I wonder if we get any better at understanding grief of all types when we have lived as long as Queen Elizabeth.

Does each fresh grief awaken the old ones? Does it become any easier to deal with those little darts to the heart every time a grandchild says something naive and you wish they could be permanently cocooned from losing that candour and innocence?

Do you lose the urge to convey amusing snippets to your dead nearest and dearest or ask their advice? Do you stop what I call advance grieving, where you deal with your sadness about the deceased’s absence from any important event before the occasion, so it frees you to enjoy the moment?

Does the Queen grieve for a life she might have had as a commoner? She may have avoided the grief of losing a job, but does she have sadness about having a job she hasn’t felt able to leave yet?

I am still not used to grief, big and small, even though I assume it first struck me more than 60 years ago when I was 4 and my mother died. My memory has blacked out the immediate aftermath.

I kid myself about my coping mechanisms now.

I have been dry -eyed about the disappearance of our 2-year-old cat, Joey, this month.

‘‘Make sure you are home by eight,’’ were the last words we can be sure he heard. Silly words from my companion, the crazy cat gentleman.

After smooches all round, Joey bounded down the hall and to freedom. That was it.

I think he is dead. My companion, who initially tried to convince me Joey is off on a grand adventure in the wilds nearby, is not convinced by his own rhetoric. He has emptied and removed the cat feeder from the kitchen.

I thought I was doing OK until, a few days after Joey’s departure, I found I was about to head into civilisation with my top on inside-out. I’d just returned from walking up the paddock to make my glass-shattering calls to the cat (my defence is, they usually worked) while shaking his treats packet.
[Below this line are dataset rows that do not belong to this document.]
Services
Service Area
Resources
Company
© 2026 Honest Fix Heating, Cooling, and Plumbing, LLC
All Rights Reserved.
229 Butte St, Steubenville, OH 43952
Then there was my dental appointment. I was determined to present in a sensible way.

Before my previous appointment, keen to disguise the fact I had been scoffing a sticky cafe treat, I headed to a bus hub loo to brush my teeth. Leaning into the basin for a spit, my head came under the soap dispenser sensor, sending a splat into my hair. Should this ever happen to you, do not be tempted to add water to the mix. I am not sure how much of the resulting lather remained when I got to the dentist, but he remained discreetly silent. (I reluctantly accept congratulations from those who have done the frenzied hand-in-and-out dance trying unsuccessfully to get soap or water from dispensers in these over-engineered contraptions.)

This time I avoided any cafe naughtiness, setting off virtuously by bike in my waterproof trousers.
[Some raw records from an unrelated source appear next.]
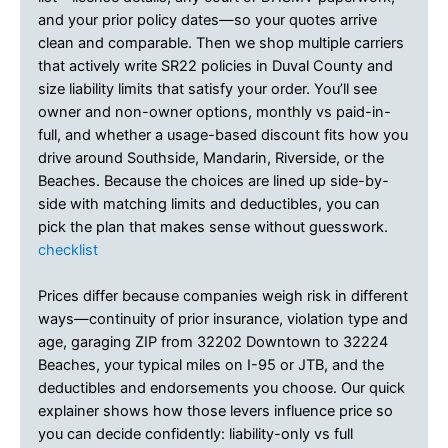
and your prior policy dates—so your quotes arrive
clean and comparable. Then we shop multiple carriers
that actively write SR22 policies in Duval County and
size liability limits that satisfy your order. You’ll see
owner and non-owner options, monthly vs paid-in-
full, and whether a usage-based discount fits how you
drive around Southside, Mandarin, Riverside, or the
Beaches. Because the choices are lined up side-by-
side with matching limits and deductibles, you can
pick the plan that makes sense without guesswork.
checklist
Prices differ because companies weigh risk in different
ways—continuity of prior insurance, violation type and
age, garaging ZIP from 32202 Downtown to 32224
Beaches, your typical miles on I-95 or JTB, and the
deductibles and endorsements you choose. Our quick
explainer shows how those levers influence price so
you can decide confidently: liability-only vs full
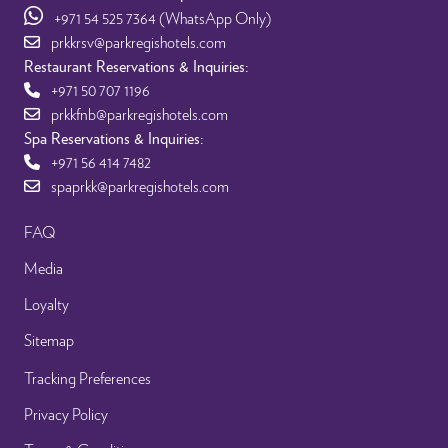
+971 54 525 7364
(WhatsApp Only)
prkkrsv@parkregishotels.com
Restaurant Reservations & Inquiries:
+971 50 707 1196
prkkfnb@parkregishotels.com
Spa Reservations & Inquiries:
+971 56 414 7482
spaprkk@parkregishotels.com
FAQ
Media
Loyalty
Sitemap
Tracking Preferences
Privacy Policy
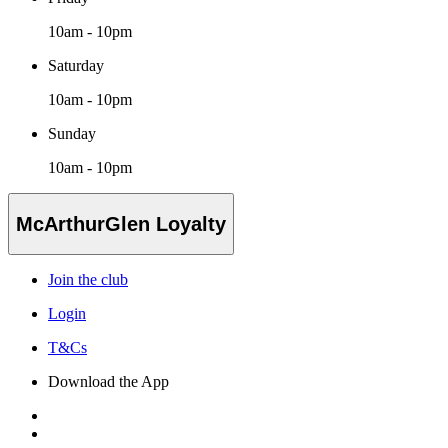
10am - 10pm
Saturday
10am - 10pm
Sunday
10am - 10pm
McArthurGlen Loyalty
Join the club
Login
T&Cs
Download the App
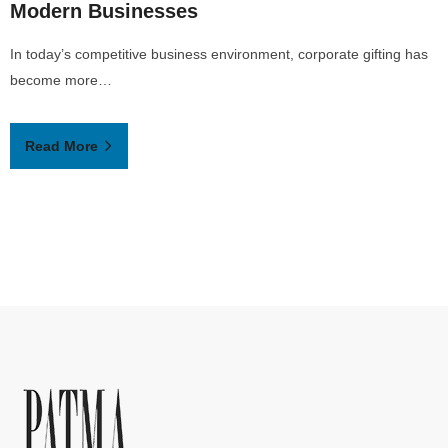
Modern Businesses
In today’s competitive business environment, corporate gifting has
become more…
Read More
However, it turns out the 9.30 I had entered on my calendar should have been 8.30. Yes, of course I got the text messages about my appointment, but didn’t bother reading them because I knew what I was doing. I rescheduled without mentioning the cat.
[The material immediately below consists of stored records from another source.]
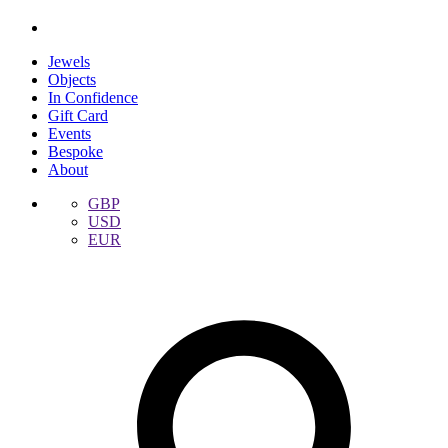
Jewels
Objects
In Confidence
Gift Card
Events
Bespoke
About
GBP
USD
EUR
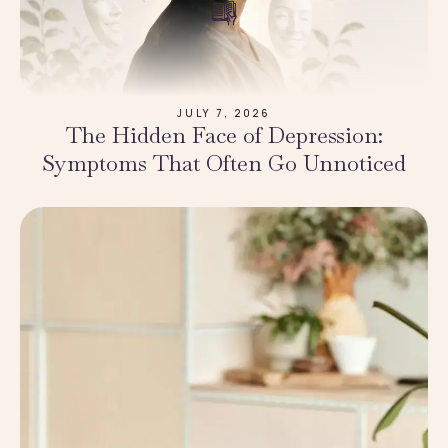
JULY 7, 2026
The Hidden Face of Depression:
Symptoms That Often Go Unnoticed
When I snarled at my companion for tuning in to TV2 (we were on TV1 and it was just an ad for the other channel), my concern turned to hysterical laughter when he said despondently ‘‘ the cat’s gone, and now I’m stuck with an idiot’’. Touche. My long-time refrain when things go wrong is ‘‘I’m surrounded by idiots’’.

‘‘She’s in the angry phase of grief,’’ I heard him say conspiratorially later, coming over all Elizabeth Kubler-Ross to one of my daughters-in-law.

The Queen can take charge of her TV, and servants will ensure she keeps appointments with her clothes on correctly. Steering clear of idiots might be more difficult, but at least she can have the comfort of cuddling a corgi.

 Elspeth McLean is a Dunedin writer.